This update will have to be my last until a Friday. I've signed a "language agreement" promising not to speak, read, write--or even listen to music--in any language other than Persian over this summer. The sole exception permitting me to fall back into English is from the afternoon through the evening after the end of each week of class.
Once again, I've enrolled myself in an intensive language learning program. This summer I'll be attending Persian classes at the University of Wisconsin, Madison. It's a similar situation to other places (Québec City; Urumqi; Bloomington, Indiana) where I've studied assorted other languages, previously. Here, as in those other settings, every morning starts with four-and-a-half hours of class. However, this program, "APTLII" (Arabic Persian Turkish Language Immersion Institute,) additionally requires all particpants to live on campus. Not just my fellow language students but all of our program instructors have become neighbors living along the same floor of a university dormitory. We take three meals a day together. With the exception of Friday afternoons we are expected not to use any language other than Persian.

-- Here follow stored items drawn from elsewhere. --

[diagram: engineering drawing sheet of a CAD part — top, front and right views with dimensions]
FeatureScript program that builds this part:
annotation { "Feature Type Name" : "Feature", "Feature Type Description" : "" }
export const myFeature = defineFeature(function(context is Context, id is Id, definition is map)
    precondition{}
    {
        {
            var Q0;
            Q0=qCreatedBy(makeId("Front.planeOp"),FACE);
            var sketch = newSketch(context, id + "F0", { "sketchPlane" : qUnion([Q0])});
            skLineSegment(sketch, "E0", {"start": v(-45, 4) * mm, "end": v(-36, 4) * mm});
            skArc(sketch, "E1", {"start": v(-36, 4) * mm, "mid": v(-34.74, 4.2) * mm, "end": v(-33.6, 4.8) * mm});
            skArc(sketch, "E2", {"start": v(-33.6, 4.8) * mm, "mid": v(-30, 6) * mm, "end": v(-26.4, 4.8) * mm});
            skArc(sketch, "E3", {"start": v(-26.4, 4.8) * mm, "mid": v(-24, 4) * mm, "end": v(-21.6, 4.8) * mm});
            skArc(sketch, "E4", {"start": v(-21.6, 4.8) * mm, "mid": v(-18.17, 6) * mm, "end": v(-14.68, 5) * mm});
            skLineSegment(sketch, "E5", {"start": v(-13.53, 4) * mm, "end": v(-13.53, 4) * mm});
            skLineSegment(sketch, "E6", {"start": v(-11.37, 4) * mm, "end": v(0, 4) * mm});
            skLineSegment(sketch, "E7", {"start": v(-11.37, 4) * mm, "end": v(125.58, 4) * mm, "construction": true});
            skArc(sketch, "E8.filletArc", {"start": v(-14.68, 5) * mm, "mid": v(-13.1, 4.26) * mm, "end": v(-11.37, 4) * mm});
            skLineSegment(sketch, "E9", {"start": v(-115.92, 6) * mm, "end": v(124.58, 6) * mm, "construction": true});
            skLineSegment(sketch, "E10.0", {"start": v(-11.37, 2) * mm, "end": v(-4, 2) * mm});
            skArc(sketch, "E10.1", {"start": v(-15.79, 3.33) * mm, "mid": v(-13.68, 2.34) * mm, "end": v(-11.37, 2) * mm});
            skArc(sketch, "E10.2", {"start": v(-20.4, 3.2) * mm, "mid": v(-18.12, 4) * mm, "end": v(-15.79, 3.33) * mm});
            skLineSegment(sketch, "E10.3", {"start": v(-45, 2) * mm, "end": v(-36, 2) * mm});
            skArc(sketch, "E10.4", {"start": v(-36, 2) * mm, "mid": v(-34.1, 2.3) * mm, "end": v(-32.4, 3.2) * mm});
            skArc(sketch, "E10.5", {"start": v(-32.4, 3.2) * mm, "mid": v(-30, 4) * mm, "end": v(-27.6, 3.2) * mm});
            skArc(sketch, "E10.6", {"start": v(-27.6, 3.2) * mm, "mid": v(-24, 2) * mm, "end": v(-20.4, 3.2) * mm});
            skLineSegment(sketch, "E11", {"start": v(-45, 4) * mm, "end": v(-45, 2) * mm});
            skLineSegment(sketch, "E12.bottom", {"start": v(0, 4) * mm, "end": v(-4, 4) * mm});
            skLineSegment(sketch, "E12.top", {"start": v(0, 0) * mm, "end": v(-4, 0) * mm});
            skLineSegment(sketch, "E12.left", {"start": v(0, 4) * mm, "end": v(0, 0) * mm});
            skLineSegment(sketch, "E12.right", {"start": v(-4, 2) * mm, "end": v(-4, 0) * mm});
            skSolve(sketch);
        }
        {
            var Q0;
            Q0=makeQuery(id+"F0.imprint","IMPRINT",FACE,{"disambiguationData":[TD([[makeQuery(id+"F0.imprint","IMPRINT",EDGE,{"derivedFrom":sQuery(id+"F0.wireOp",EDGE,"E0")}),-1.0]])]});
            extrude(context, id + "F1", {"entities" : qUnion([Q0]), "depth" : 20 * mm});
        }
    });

I've enjoyed acquainting myself with Madison. One of my first days here I made a run around town with other students to buy essentials basic for moving into new housing. (This was before we had signed the language pledge so were yet able to communicate with one another at a normal level.) After picking up household items such as kitchen towels and cleaning supplies we dropped into a tobacconist that happened to be in the same strip mall where we were shopping. Given the provenance of languages being taught I wasn't surprised that several of the other students in this program have also brought their hookahs here. It's common to see students gathered together seated around a fragrant, smoldering hookah pipe in the plaza between our dormitory (Philips Hall) and the cafeteria where we take most of our meals (Dejope Hall.)

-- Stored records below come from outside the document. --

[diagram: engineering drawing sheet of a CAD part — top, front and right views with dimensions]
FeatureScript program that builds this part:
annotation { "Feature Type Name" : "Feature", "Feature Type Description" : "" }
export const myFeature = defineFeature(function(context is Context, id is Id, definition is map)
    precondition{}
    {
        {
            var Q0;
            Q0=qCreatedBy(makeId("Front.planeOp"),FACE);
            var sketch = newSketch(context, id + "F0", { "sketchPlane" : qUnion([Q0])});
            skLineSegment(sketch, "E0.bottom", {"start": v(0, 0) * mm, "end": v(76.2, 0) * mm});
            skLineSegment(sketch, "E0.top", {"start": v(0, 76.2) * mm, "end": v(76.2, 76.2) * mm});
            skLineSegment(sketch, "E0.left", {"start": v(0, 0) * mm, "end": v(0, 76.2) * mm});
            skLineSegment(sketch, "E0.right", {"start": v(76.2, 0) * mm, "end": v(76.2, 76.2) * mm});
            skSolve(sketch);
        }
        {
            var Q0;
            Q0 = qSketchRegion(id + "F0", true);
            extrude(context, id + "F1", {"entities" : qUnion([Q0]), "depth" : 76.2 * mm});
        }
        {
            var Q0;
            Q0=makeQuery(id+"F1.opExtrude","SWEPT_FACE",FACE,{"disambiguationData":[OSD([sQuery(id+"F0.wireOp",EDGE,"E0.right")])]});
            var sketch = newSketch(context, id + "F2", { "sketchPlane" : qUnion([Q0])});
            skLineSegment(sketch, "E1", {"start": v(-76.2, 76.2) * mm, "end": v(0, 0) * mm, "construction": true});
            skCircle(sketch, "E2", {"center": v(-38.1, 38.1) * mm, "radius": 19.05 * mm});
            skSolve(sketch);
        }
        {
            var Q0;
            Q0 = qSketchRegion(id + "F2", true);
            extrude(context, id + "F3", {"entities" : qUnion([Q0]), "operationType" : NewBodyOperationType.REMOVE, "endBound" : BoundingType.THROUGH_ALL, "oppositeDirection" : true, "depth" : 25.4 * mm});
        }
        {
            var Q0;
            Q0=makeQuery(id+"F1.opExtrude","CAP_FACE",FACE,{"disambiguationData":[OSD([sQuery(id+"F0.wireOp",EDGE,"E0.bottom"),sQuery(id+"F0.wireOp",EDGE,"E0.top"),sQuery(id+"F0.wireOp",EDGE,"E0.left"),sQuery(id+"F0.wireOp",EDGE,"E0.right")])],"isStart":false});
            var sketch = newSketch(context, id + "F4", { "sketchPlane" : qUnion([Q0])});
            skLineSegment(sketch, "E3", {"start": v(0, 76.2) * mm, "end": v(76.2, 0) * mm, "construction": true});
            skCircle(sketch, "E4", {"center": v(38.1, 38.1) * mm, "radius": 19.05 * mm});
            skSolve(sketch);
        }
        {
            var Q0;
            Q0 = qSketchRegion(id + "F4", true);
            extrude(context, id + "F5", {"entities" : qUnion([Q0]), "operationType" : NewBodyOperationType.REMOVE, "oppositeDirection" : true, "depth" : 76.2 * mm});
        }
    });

I'm slowly starting to get a sense of who the other students are. I'm not sure the exact number of students taking Arabic or Turkish but there are 22 of us enrolled in Persian courses spread across 5 different class levels. Even with so few students the places from where everybody has come span nearly the entire U.S.. I've spoken with students from Maine, from Florida, from California, from Hawai'i--even one or two from my hometown of Seattle. I am one of just two students who live outside the U.S. but not the one who has traveled the farthest to attend this program. That prize goes to the sole foreign student, a classmate who has come from South Korea.

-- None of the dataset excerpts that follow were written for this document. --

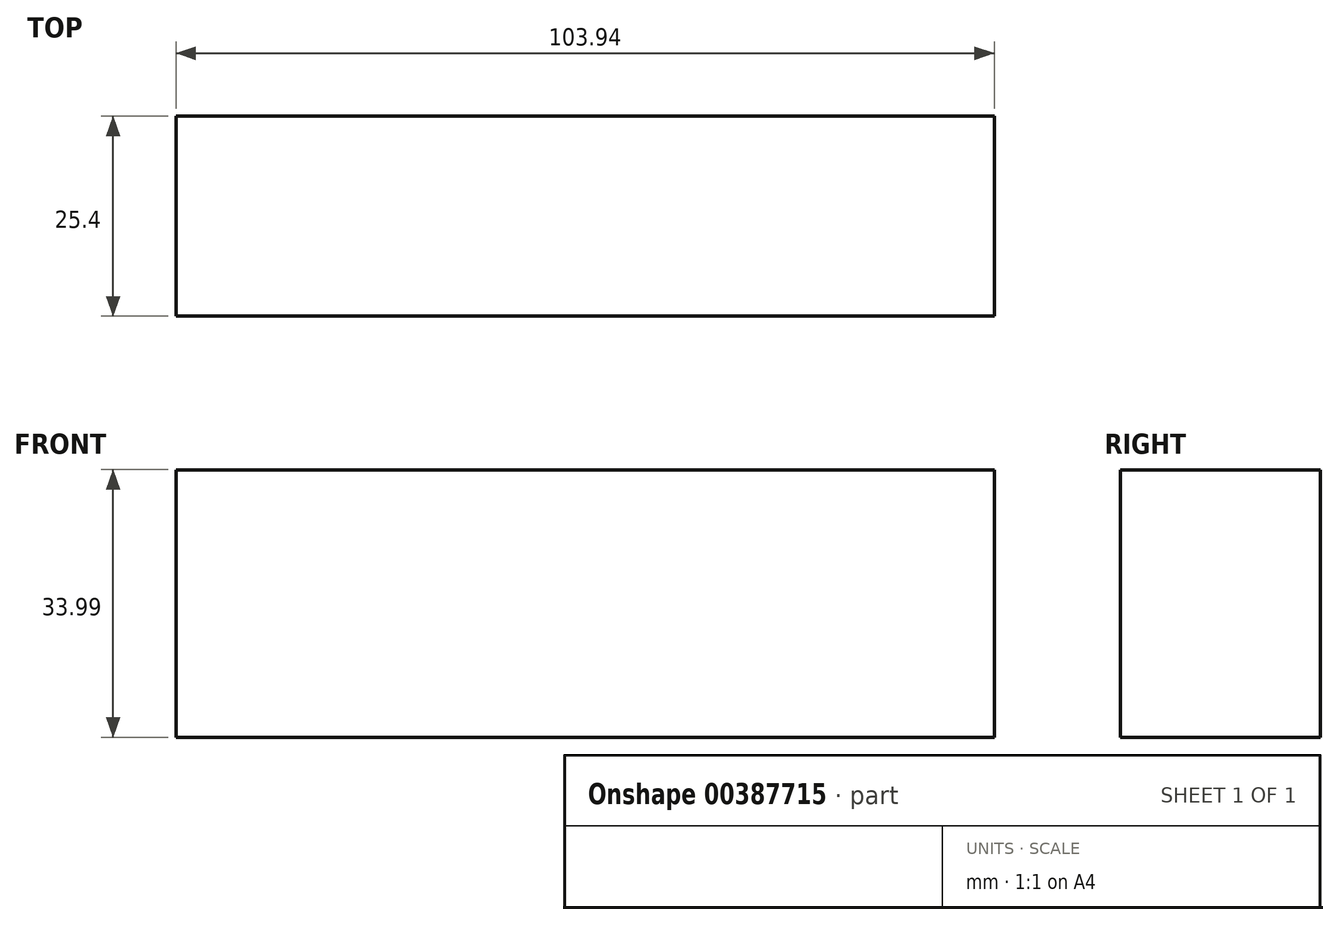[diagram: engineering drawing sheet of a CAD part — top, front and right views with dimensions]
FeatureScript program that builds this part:
annotation { "Feature Type Name" : "Feature", "Feature Type Description" : "" }
export const myFeature = defineFeature(function(context is Context, id is Id, definition is map)
    precondition{}
    {
        {
            var Q0;
            Q0=qCreatedBy(makeId("Front.planeOp"),FACE);
            var sketch = newSketch(context, id + "F0", { "sketchPlane" : qUnion([Q0])});
            skLineSegment(sketch, "E0.bottom", {"start": v(0, 0) * mm, "end": v(103.94, 0) * mm});
            skLineSegment(sketch, "E0.top", {"start": v(0, 33.99) * mm, "end": v(103.94, 33.99) * mm});
            skLineSegment(sketch, "E0.left", {"start": v(0, 0) * mm, "end": v(0, 33.99) * mm});
            skLineSegment(sketch, "E0.right", {"start": v(103.94, 0) * mm, "end": v(103.94, 33.99) * mm});
            skSolve(sketch);
        }
        {
            var Q0;
            Q0 = qSketchRegion(id + "F0", true);
            extrude(context, id + "F1", {"entities" : qUnion([Q0]), "depth" : 25.4 * mm});
        }
    });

My foremost impression is that some of my fellow students appear to have pretty solid levels of Farsi. (Not I--it's been literally decades since I last studied the language in earnest.) My second strongest impression is how quite a few fellow program attendees seem so... young. A topic of conversation on our shopping expedition was the plight of being under legal drinking age. One classmate showed me her fake ID, replete with faux holograms. Studying up at McGill I had felt that I was accustomed to being around typical university students--though now realize how most of those I share classes with or interact with at any serious level back in Canada are older, graduate students. It seems like there are more than a few undergraduates enrolled at APTLII.
Yesterday was the placement exam for all except the utter beginners. I haven't taken a Farsi course since I was an undergraduate myself but did manage to get through quite a lot of the test. We'll see just where they place me.
I'm excited to see what this summer brings: excited to meet new people, excited to discover an area (Wisconsin) where I've never spent time, and excited to study more language.